(Written problem)
Reproduce the lines of the listing word for word, starting at the line that contains "text Layers: [118, 636, 1157, 664]" and stopping after the line that contains "text Layers Context".

(Data entries)

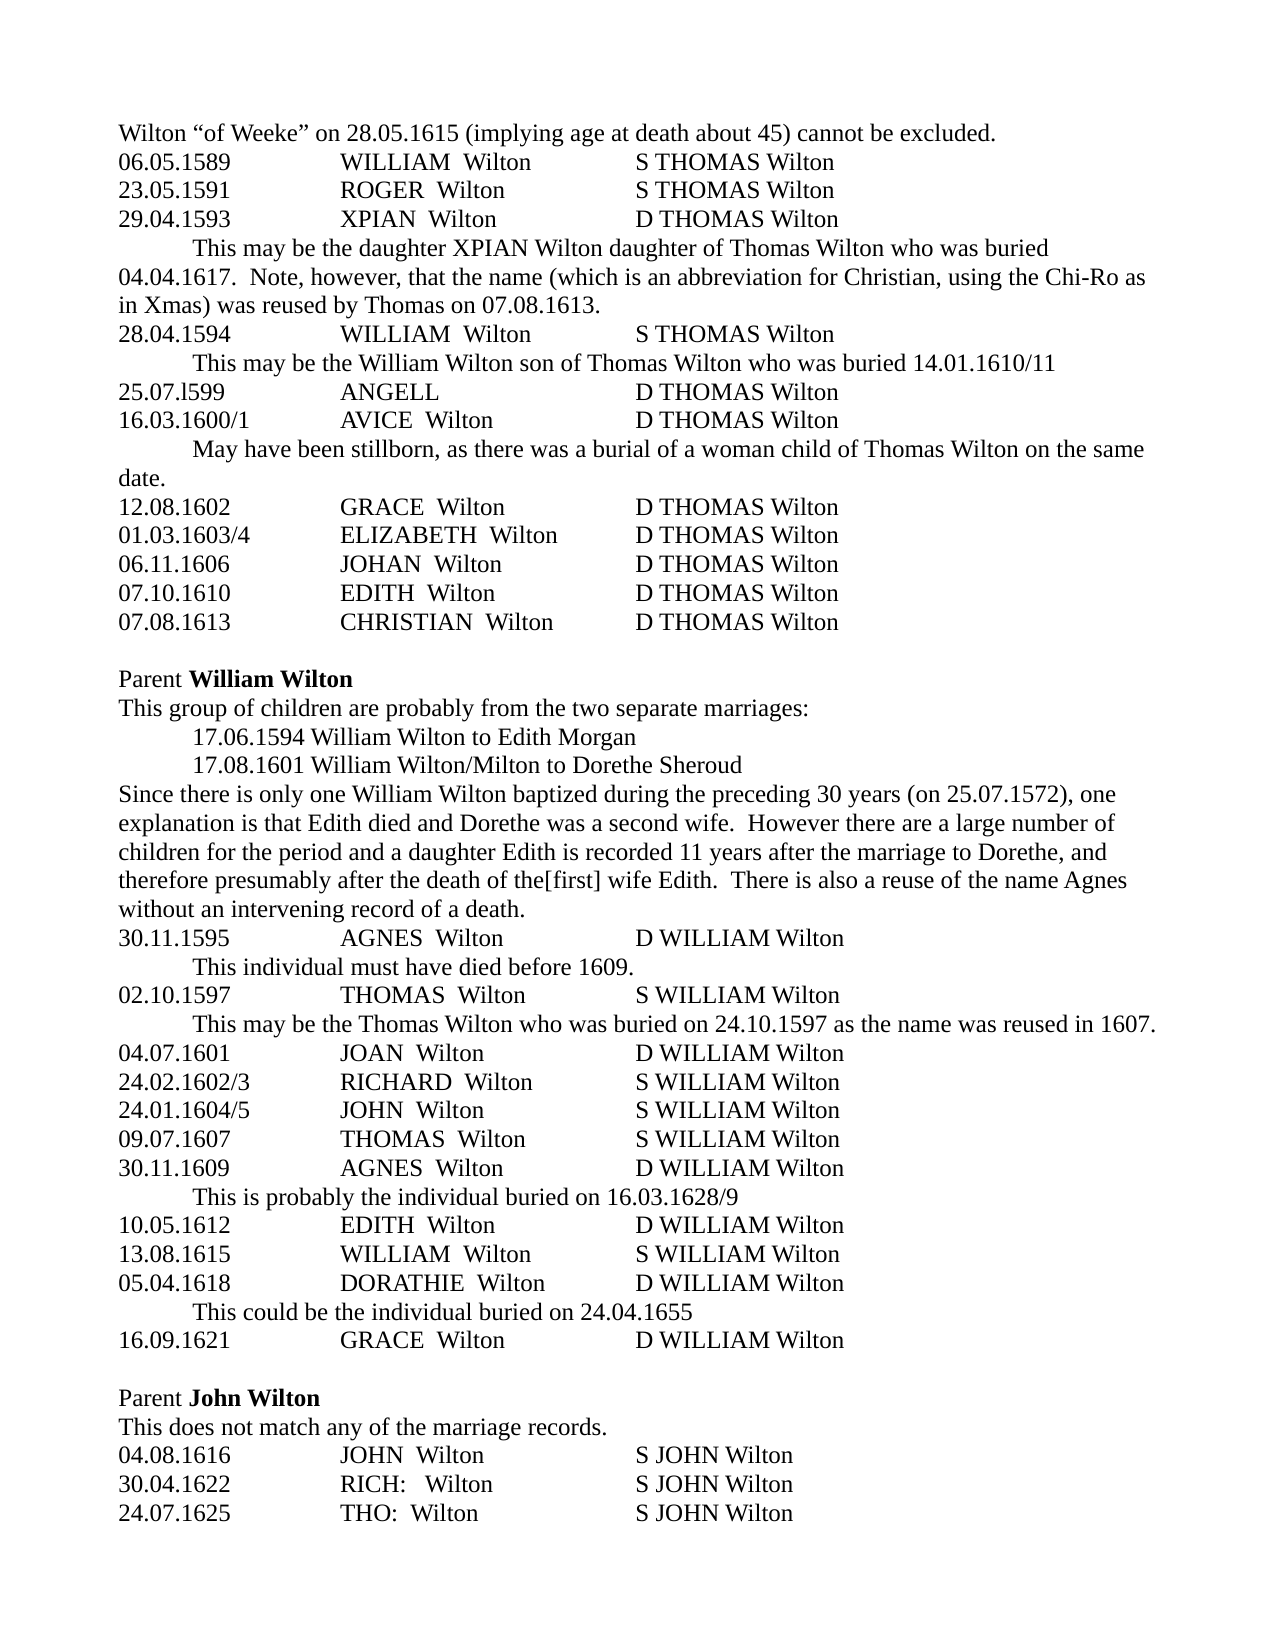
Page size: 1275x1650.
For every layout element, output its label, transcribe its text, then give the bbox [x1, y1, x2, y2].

text Parent William Wilton [118, 664, 1157, 693]
text 30.11.1609 AGNES Wilton D WILLIAM Wilton [118, 1153, 1157, 1182]
text 05.04.1618 DORATHIE Wilton D WILLIAM Wilton [118, 1268, 1157, 1297]
text This could be the individual buried on 24.04.1655 [118, 1297, 1157, 1326]
text This may be the William Wilton son of Thomas Wilton who was buried 14.01.1610/11 [118, 348, 1157, 377]
text This group of children are probably from the two separate marriages: [118, 693, 1157, 722]
text 16.03.1600/1 AVICE Wilton D THOMAS Wilton [118, 406, 1157, 434]
text 28.04.1594 WILLIAM Wilton S THOMAS Wilton [118, 319, 1157, 348]
text 07.10.1610 EDITH Wilton D THOMAS Wilton [118, 578, 1157, 607]
text 23.05.1591 ROGER Wilton S THOMAS Wilton [118, 176, 1157, 204]
text 06.05.1589 WILLIAM Wilton S THOMAS Wilton [118, 147, 1157, 176]
text 10.05.1612 EDITH Wilton D WILLIAM Wilton [118, 1211, 1157, 1239]
text This is probably the individual buried on 16.03.1628/9 [118, 1182, 1157, 1211]
text 16.09.1621 GRACE Wilton D WILLIAM Wilton [118, 1326, 1157, 1354]
text 24.01.1604/5 JOHN Wilton S WILLIAM Wilton [118, 1096, 1157, 1124]
text 13.08.1615 WILLIAM Wilton S WILLIAM Wilton [118, 1239, 1157, 1268]
text 09.07.1607 THOMAS Wilton S WILLIAM Wilton [118, 1124, 1157, 1153]
text 06.11.1606 JOHAN Wilton D THOMAS Wilton [118, 549, 1157, 578]
text 30.11.1595 AGNES Wilton D WILLIAM Wilton [118, 923, 1157, 952]
text Parent John Wilton [118, 1383, 1157, 1412]
text 17.08.1601 William Wilton/Milton to Dorethe Sheroud [118, 751, 1157, 779]
text 24.07.1625 THO: Wilton S JOHN Wilton [118, 1498, 1157, 1527]
text May have been stillborn, as there was a burial of a woman child of Thomas Wilton on the same date. [118, 434, 1157, 492]
text 01.03.1603/4 ELIZABETH Wilton D THOMAS Wilton [118, 521, 1157, 549]
text 29.04.1593 XPIAN Wilton D THOMAS Wilton [118, 204, 1157, 233]
text This may be the daughter XPIAN Wilton daughter of Thomas Wilton who was buried 04.04.1617. Note, however, that the name (which is an abbreviation for Christian, using the Chi-Ro as in Xmas) was reused by Thomas on 07.08.1613. [118, 233, 1157, 319]
text This individual must have died before 1609. [118, 952, 1157, 981]
text 04.08.1616 JOHN Wilton S JOHN Wilton [118, 1441, 1157, 1469]
text 07.08.1613 CHRISTIAN Wilton D THOMAS Wilton [118, 607, 1157, 636]
text Since there is only one William Wilton baptized during the preceding 30 years (on 25.07.1572), one explanation is that Edith died and Dorethe was a second wife. However there are a large number of children for the period and a daughter Edith is recorded 11 years after the marriage to Dorethe, and therefore presumably after the death of the[first] wife Edith. There is also a reuse of the name Agnes without an intervening record of a death. [118, 779, 1157, 923]
text 12.08.1602 GRACE Wilton D THOMAS Wilton [118, 492, 1157, 521]
text 02.10.1597 THOMAS Wilton S WILLIAM Wilton [118, 981, 1157, 1009]
text This does not match any of the marriage records. [118, 1412, 1157, 1441]
text This may be the Thomas Wilton who was buried on 24.10.1597 as the name was reused in 1607. [118, 1009, 1157, 1038]
text Wilton “of Weeke” on 28.05.1615 (implying age at death about 45) cannot be excluded. [118, 118, 1157, 147]
text 17.06.1594 William Wilton to Edith Morgan [118, 722, 1157, 751]
text 30.04.1622 RICH: Wilton S JOHN Wilton [118, 1469, 1157, 1498]
text 04.07.1601 JOAN Wilton D WILLIAM Wilton [118, 1038, 1157, 1067]
text 25.07.l599 ANGELL D THOMAS Wilton [118, 377, 1157, 406]
text 24.02.1602/3 RICHARD Wilton S WILLIAM Wilton [118, 1067, 1157, 1096]
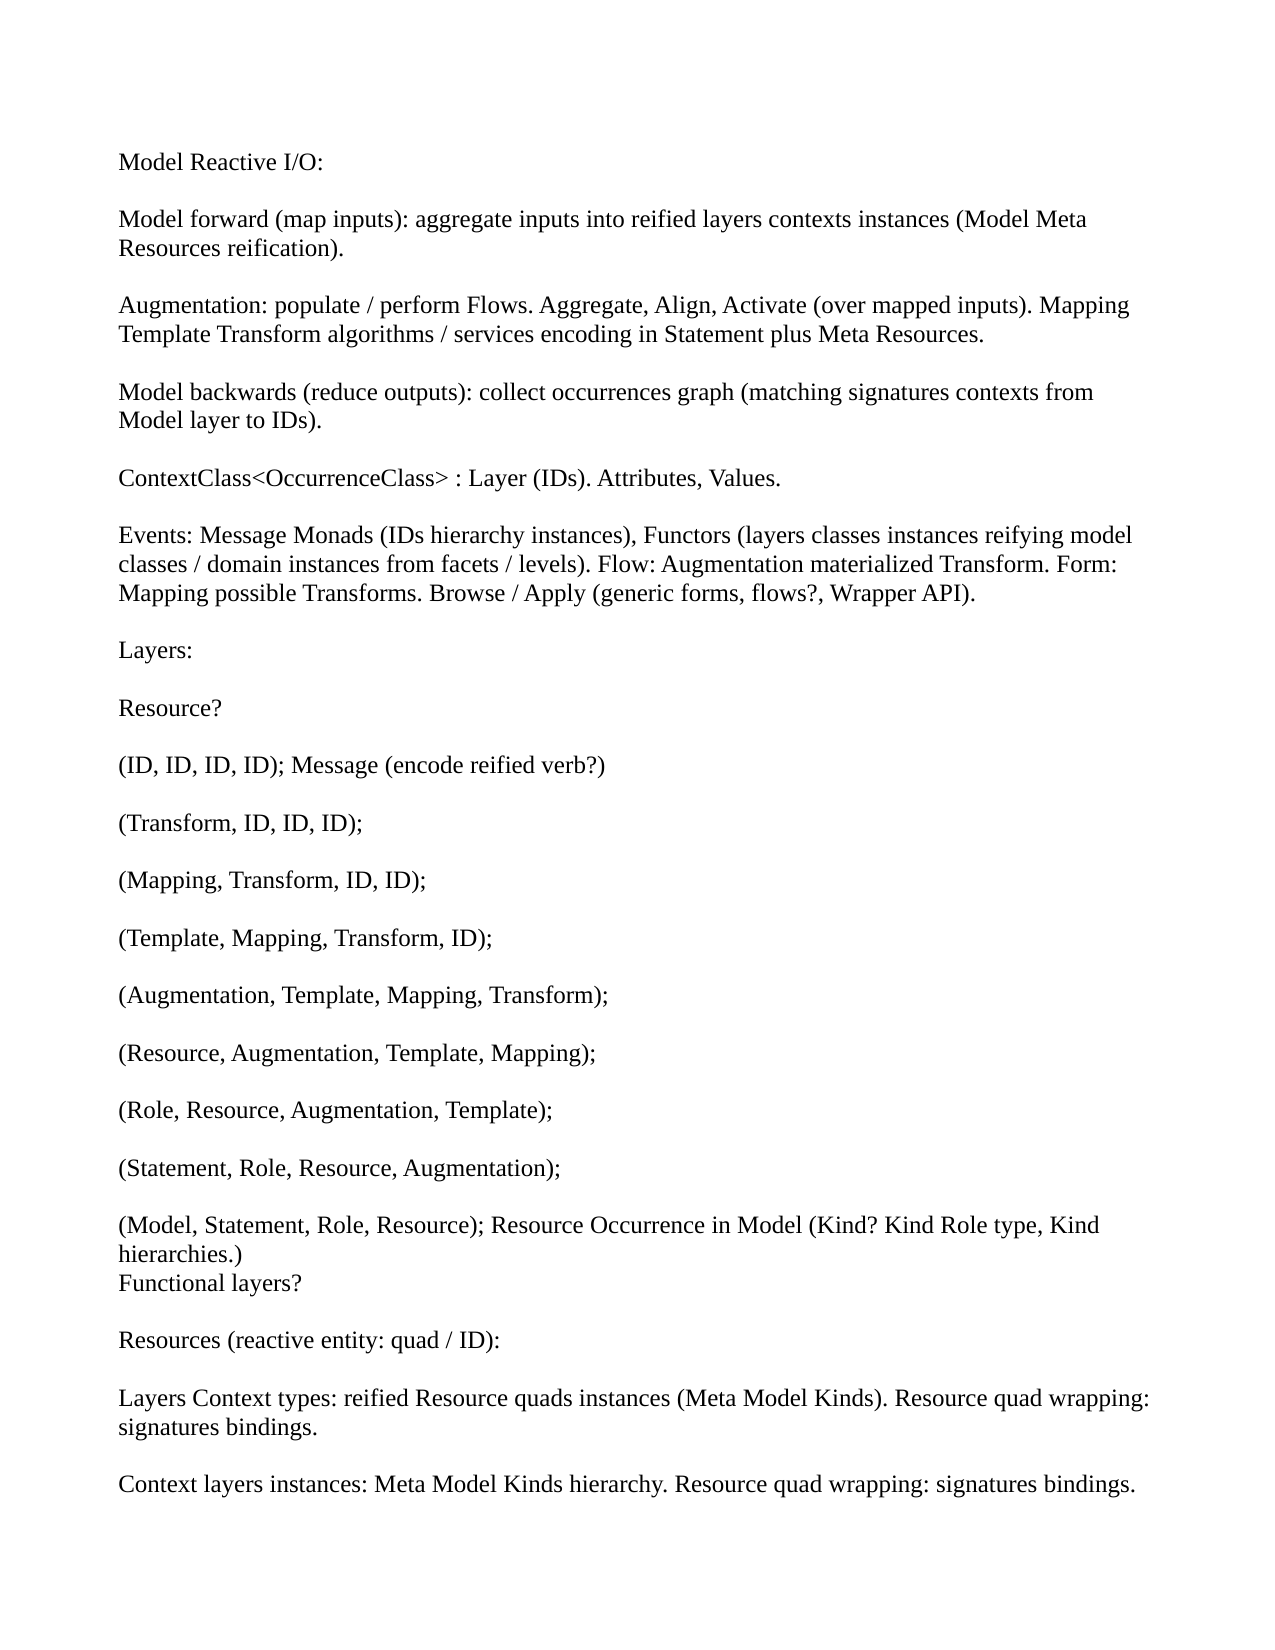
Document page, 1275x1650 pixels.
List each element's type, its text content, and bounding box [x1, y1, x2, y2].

text Layers: [118, 636, 1157, 664]
text Model forward (map inputs): aggregate inputs into reified layers contexts instances (Model Meta Resources reification). [118, 204, 1157, 262]
text Model backwards (reduce outputs): collect occurrences graph (matching signatures contexts from Model layer to IDs). [118, 377, 1157, 434]
text (Statement, Role, Resource, Augmentation); [118, 1153, 1157, 1182]
text Resources (reactive entity: quad / ID): [118, 1326, 1157, 1354]
text (ID, ID, ID, ID); Message (encode reified verb?) [118, 751, 1157, 779]
text Layers Context types: reified Resource quads instances (Meta Model Kinds). Resource quad wrapping: signatures bindings. [118, 1383, 1157, 1441]
text Events: Message Monads (IDs hierarchy instances), Functors (layers classes instances reifying model classes / domain instances from facets / levels). Flow: Augmentation materialized Transform. Form: Mapping possible Transforms. Browse / Apply (generic forms, flows?, Wrapper API). [118, 521, 1157, 607]
text (Role, Resource, Augmentation, Template); [118, 1096, 1157, 1124]
text Model Reactive I/O: [118, 147, 1157, 176]
text (Augmentation, Template, Mapping, Transform); [118, 981, 1157, 1009]
text (Model, Statement, Role, Resource); Resource Occurrence in Model (Kind? Kind Role type, Kind hierarchies.) [118, 1211, 1157, 1268]
text ContextClass<OccurrenceClass> : Layer (IDs). Attributes, Values. [118, 463, 1157, 492]
text (Transform, ID, ID, ID); [118, 808, 1157, 837]
text Functional layers? [118, 1268, 1157, 1297]
text (Template, Mapping, Transform, ID); [118, 923, 1157, 952]
text Resource? [118, 693, 1157, 722]
text (Resource, Augmentation, Template, Mapping); [118, 1038, 1157, 1067]
text Context layers instances: Meta Model Kinds hierarchy. Resource quad wrapping: signatures bindings. [118, 1469, 1157, 1498]
text Augmentation: populate / perform Flows. Aggregate, Align, Activate (over mapped inputs). Mapping Template Transform algorithms / services encoding in Statement plus Meta Resources. [118, 291, 1157, 348]
text (Mapping, Transform, ID, ID); [118, 866, 1157, 894]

(Solved problem)
text Layers: [118, 636, 1157, 664]
text Model forward (map inputs): aggregate inputs into reified layers contexts instances (Model Meta Resources reification). [118, 204, 1157, 262]
text Model backwards (reduce outputs): collect occurrences graph (matching signatures contexts from Model layer to IDs). [118, 377, 1157, 434]
text (Statement, Role, Resource, Augmentation); [118, 1153, 1157, 1182]
text Resources (reactive entity: quad / ID): [118, 1326, 1157, 1354]
text (ID, ID, ID, ID); Message (encode reified verb?) [118, 751, 1157, 779]
text Layers Context types: reified Resource quads instances (Meta Model Kinds). Resource quad wrapping: signatures bindings. [118, 1383, 1157, 1441]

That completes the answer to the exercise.